> Task description
Switch every "dist" to "distance" across all the items below, and reproduce the lines with no other change.

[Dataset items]

------

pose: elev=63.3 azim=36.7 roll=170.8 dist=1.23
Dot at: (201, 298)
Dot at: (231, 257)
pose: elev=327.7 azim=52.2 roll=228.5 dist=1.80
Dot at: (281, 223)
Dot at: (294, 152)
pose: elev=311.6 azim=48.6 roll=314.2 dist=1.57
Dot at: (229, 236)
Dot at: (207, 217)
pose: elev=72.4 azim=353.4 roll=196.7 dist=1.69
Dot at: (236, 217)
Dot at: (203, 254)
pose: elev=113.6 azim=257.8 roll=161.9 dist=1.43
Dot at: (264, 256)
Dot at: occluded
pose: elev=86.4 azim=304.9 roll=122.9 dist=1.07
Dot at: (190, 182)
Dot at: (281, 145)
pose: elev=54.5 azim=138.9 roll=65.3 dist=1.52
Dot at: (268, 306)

------

> Reply to the exercise
pose: elev=63.3 azim=36.7 roll=170.8 distance=1.23
Dot at: (201, 298)
Dot at: (231, 257)
pose: elev=327.7 azim=52.2 roll=228.5 distance=1.80
Dot at: (281, 223)
Dot at: (294, 152)
pose: elev=311.6 azim=48.6 roll=314.2 distance=1.57
Dot at: (229, 236)
Dot at: (207, 217)
pose: elev=72.4 azim=353.4 roll=196.7 distance=1.69
Dot at: (236, 217)
Dot at: (203, 254)
pose: elev=113.6 azim=257.8 roll=161.9 distance=1.43
Dot at: (264, 256)
Dot at: occluded
pose: elev=86.4 azim=304.9 roll=122.9 distance=1.07
Dot at: (190, 182)
Dot at: (281, 145)
pose: elev=54.5 azim=138.9 roll=65.3 distance=1.52
Dot at: (268, 306)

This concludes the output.